**Stored records**
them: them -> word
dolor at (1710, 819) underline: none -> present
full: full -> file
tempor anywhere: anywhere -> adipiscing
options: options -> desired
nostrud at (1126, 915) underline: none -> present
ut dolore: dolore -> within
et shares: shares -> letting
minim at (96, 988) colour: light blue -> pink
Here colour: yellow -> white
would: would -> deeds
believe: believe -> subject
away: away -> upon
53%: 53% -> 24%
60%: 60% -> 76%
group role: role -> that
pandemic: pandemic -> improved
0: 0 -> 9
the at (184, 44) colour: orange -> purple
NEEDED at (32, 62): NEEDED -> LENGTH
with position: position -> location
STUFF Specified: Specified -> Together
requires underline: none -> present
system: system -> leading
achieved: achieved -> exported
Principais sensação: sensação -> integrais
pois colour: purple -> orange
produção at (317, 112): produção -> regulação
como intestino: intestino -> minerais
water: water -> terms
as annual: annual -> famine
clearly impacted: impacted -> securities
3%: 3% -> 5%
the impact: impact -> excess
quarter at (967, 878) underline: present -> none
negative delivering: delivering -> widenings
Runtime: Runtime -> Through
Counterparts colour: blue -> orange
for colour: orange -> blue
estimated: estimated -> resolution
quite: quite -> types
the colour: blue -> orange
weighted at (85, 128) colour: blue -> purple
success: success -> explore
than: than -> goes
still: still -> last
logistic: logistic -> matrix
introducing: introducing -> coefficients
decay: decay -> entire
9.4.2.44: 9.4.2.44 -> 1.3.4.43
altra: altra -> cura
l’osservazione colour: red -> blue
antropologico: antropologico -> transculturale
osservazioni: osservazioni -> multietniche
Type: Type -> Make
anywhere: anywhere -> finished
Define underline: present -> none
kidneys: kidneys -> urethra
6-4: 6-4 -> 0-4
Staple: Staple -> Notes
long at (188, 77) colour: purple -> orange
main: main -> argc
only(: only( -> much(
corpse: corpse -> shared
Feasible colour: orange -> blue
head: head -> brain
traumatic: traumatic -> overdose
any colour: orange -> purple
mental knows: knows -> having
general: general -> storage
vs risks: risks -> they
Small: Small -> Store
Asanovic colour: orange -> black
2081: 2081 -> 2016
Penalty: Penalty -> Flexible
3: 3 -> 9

**What is being asked**
Pull out all of the rows above and reproduce each line without changing a character.

**Worked solution**
them: them -> word
dolor at (1710, 819) underline: none -> present
full: full -> file
tempor anywhere: anywhere -> adipiscing
options: options -> desired
nostrud at (1126, 915) underline: none -> present
ut dolore: dolore -> within
et shares: shares -> letting
minim at (96, 988) colour: light blue -> pink
Here colour: yellow -> white
would: would -> deeds
believe: believe -> subject
away: away -> upon
53%: 53% -> 24%
60%: 60% -> 76%
group role: role -> that
pandemic: pandemic -> improved
0: 0 -> 9
the at (184, 44) colour: orange -> purple
NEEDED at (32, 62): NEEDED -> LENGTH
with position: position -> location
STUFF Specified: Specified -> Together
requires underline: none -> present
system: system -> leading
achieved: achieved -> exported
Principais sensação: sensação -> integrais
pois colour: purple -> orange
produção at (317, 112): produção -> regulação
como intestino: intestino -> minerais
water: water -> terms
as annual: annual -> famine
clearly impacted: impacted -> securities
3%: 3% -> 5%
the impact: impact -> excess
quarter at (967, 878) underline: present -> none
negative delivering: delivering -> widenings
Runtime: Runtime -> Through
Counterparts colour: blue -> orange
for colour: orange -> blue
estimated: estimated -> resolution
quite: quite -> types
the colour: blue -> orange
weighted at (85, 128) colour: blue -> purple
success: success -> explore
than: than -> goes
still: still -> last
logistic: logistic -> matrix
introducing: introducing -> coefficients
decay: decay -> entire
9.4.2.44: 9.4.2.44 -> 1.3.4.43
altra: altra -> cura
l’osservazione colour: red -> blue
antropologico: antropologico -> transculturale
osservazioni: osservazioni -> multietniche
Type: Type -> Make
anywhere: anywhere -> finished
Define underline: present -> none
kidneys: kidneys -> urethra
6-4: 6-4 -> 0-4
Staple: Staple -> Notes
long at (188, 77) colour: purple -> orange
main: main -> argc
only(: only( -> much(
corpse: corpse -> shared
Feasible colour: orange -> blue
head: head -> brain
traumatic: traumatic -> overdose
any colour: orange -> purple
mental knows: knows -> having
general: general -> storage
vs risks: risks -> they
Small: Small -> Store
Asanovic colour: orange -> black
2081: 2081 -> 2016
Penalty: Penalty -> Flexible
3: 3 -> 9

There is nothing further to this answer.